*WORK REQUEST 1*:
Answer these questions from the mailing-list reply:
(a) How many observations does the dataset contain?
(b) Which package provides zeroinfl()?
(c) Which mgcv function offers the negative binomial family?
*WORK REQUEST 2*:
Please extract the passage of the mailing-list reply from "I was going" to "smoothers if required.", copied word for word.

*PASSAGE*:
Re: [R] Problems using gamlss to model zero-inflated and overdispersed count data: "the global deviance is increasing"

From: Gavin Simpson <gavin.simpson_at_ucl.ac.uk>
Date: Thu, 03 Jun 2010 16:35:58 +0100

On Thu, 2010-06-03 at 17:00 +0200, Joris Meys wrote:
> On Thu, Jun 3, 2010 at 9:27 AM, Gavin Simpson <gavin.simpson@ucl.ac.uk>wrote:
>
> >
> > vegan is probably not too useful here as the response is univariate;
> > counts of ducks.
> >
>
> If we assume that only one species is counted and of interest for the whole
> research. I (probably wrongly) assumed that data for multiple species was
> available.
>
> Without knowledge about the whole research setup it is difficult to say
> which method is the best, or even which methods are appropriate. VGAM is
> indeed a powerful tool, but :
>
> > proportion_non_zero <- (sum(ifelse(data$duck == 0,0,1))/182)
> means 182 observations in the dataset
>
> > model_NBI <- gamlss(duck ~ cs(HHCDI200,df=3) + cs(HHCDI1000,df=3) +
> cs(HHHDI200,df=3) + cs(HHHDI1000,df=3) + cs(LFAP200,df=3),data=data,
> family= NBI)
>
> is 5 splines with 3df, an intercept, that's a lot of df for only 182
> observations. using VGAM ain't going to help here.

How do you know?

> I'd reckon that the model
> itself should be reconsidered, rather than the distribution used to fit the
> error terms.

I was going to mention that too, but the OP did reduce this down to a single smooth and the problem of increasing deviance remained. Hence trying to fit a /similar/ model in other software might give an indication whether the problems are restricted to a single software or a more general issue of the data/problem?

At this stage the OP is stuck not knowing what is wrong; (s)he has nothing to do model checking on etc. Trying zeroinfl() and fitting a parametric model, for example, might be a useful starting point, then move on to models with smoothers if required.

G

>
> Cheers
> Joris
>
>
>
> > > You could also use the hurdle model from the pscl library, but this is
> > not
> > > guaranteed to work better. It is not a zero-inflation model, but a
> > > two-component model that fits the zeros using eg a binomial and the rest
> > of
> > > the counts using eg a poisson or a negative binomial.
> >
> > zeroinfl() in the same (pscl) package will fit ZIP and ZINB models.
> > Neither of these will be a GAM though, so if the OP was wanting smooth
> > functions of covariates they may not so useful, although bs() in package
> > splines might be used to include smooth terms into these functions.
> >
> > gam() in mgcv has the negative binomial family that might be a useful
> > starting point to modelling the overdispersion.
> >
> > Package vgam has functions to fit ZIP/ZINB or the hurdle models
> > mentioned above with smooth functions of covariates.

*Stored items*:
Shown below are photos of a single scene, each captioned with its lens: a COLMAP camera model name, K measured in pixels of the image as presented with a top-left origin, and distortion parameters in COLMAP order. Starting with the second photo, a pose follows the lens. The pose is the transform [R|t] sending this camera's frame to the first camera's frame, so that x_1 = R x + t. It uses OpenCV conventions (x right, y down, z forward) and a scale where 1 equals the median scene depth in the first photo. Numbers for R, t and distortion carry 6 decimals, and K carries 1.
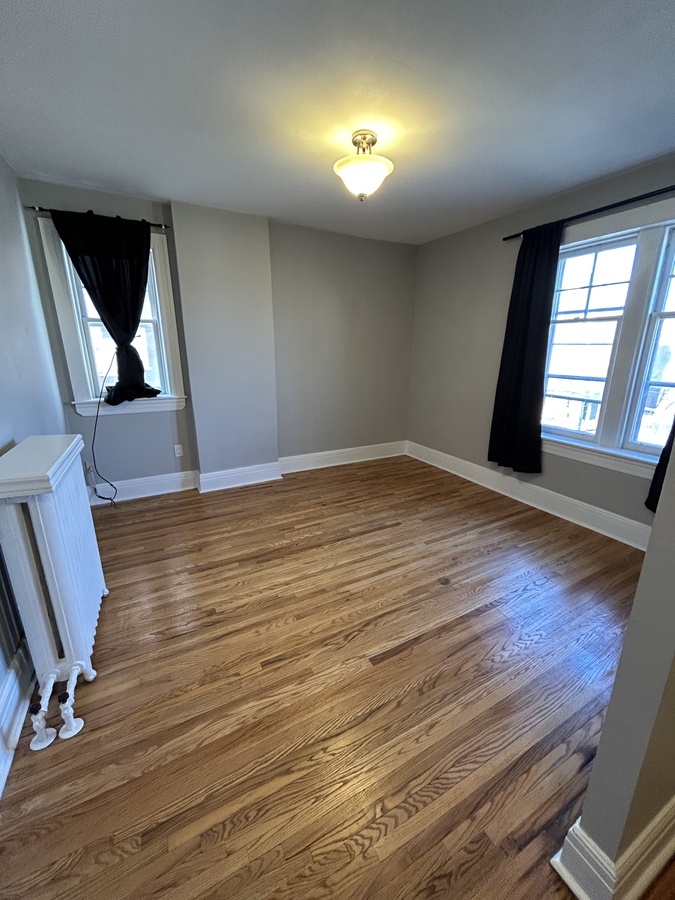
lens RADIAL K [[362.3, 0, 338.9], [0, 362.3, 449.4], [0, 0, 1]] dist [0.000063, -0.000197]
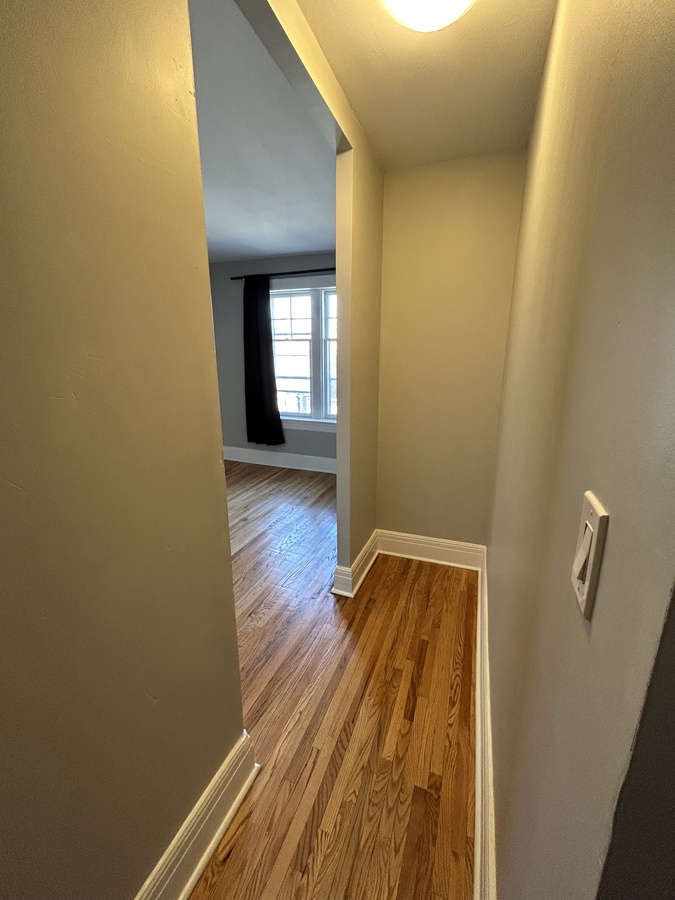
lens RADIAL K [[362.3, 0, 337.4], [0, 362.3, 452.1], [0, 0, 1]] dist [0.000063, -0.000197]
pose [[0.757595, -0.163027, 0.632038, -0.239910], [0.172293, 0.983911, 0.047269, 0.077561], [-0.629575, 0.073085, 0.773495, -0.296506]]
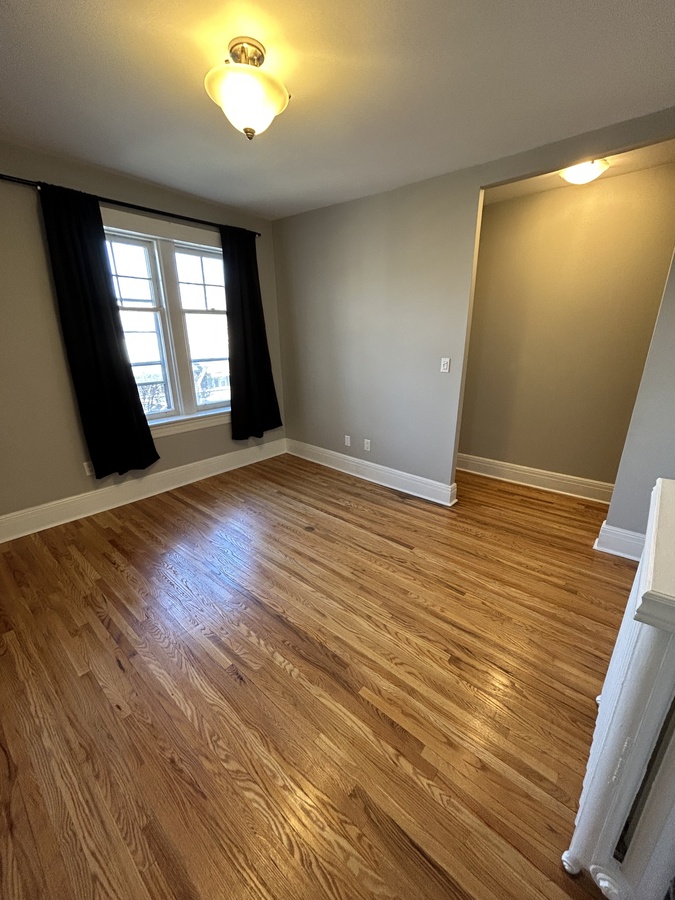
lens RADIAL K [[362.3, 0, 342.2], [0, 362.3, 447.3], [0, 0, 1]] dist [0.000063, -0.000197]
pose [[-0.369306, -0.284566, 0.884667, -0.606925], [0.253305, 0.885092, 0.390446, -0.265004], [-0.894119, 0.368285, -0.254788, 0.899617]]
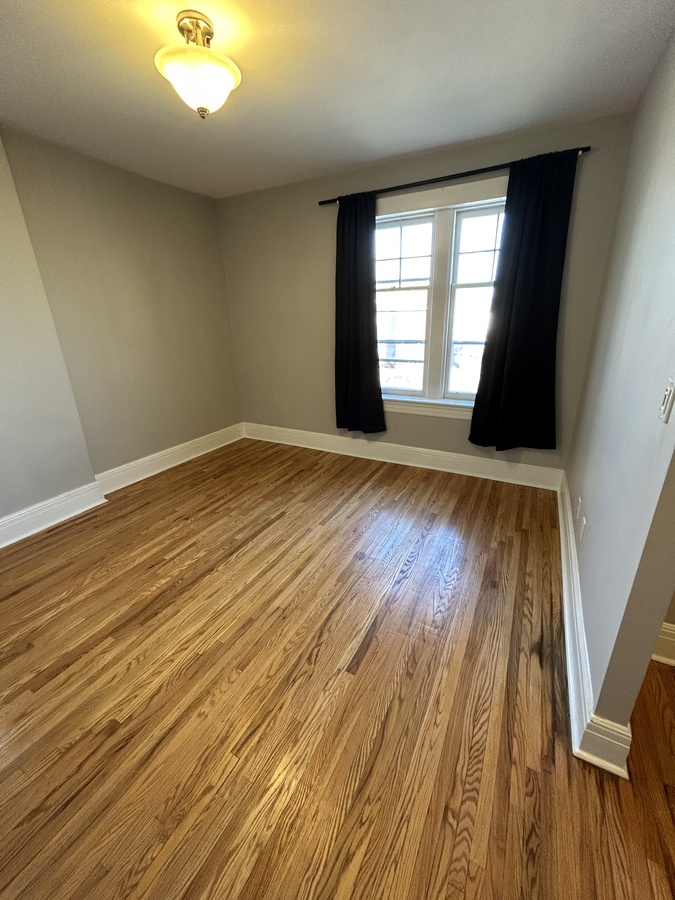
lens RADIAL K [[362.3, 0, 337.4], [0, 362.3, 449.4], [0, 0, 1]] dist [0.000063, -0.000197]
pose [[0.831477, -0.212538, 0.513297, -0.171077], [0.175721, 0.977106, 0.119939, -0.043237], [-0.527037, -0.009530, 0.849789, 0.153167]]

*WORKED SOLUTION 1*:
(a) 182
(b) pscl
(c) gam()

*WORKED SOLUTION 2*:
I was going to mention that too, but the OP did reduce this down to a single smooth and the problem of increasing deviance remained. Hence trying to fit a /similar/ model in other software might give an indication whether the problems are restricted to a single software or a more general issue of the data/problem?

At this stage the OP is stuck not knowing what is wrong; (s)he has nothing to do model checking on etc. Trying zeroinfl() and fitting a parametric model, for example, might be a useful starting point, then move on to models with smoothers if required.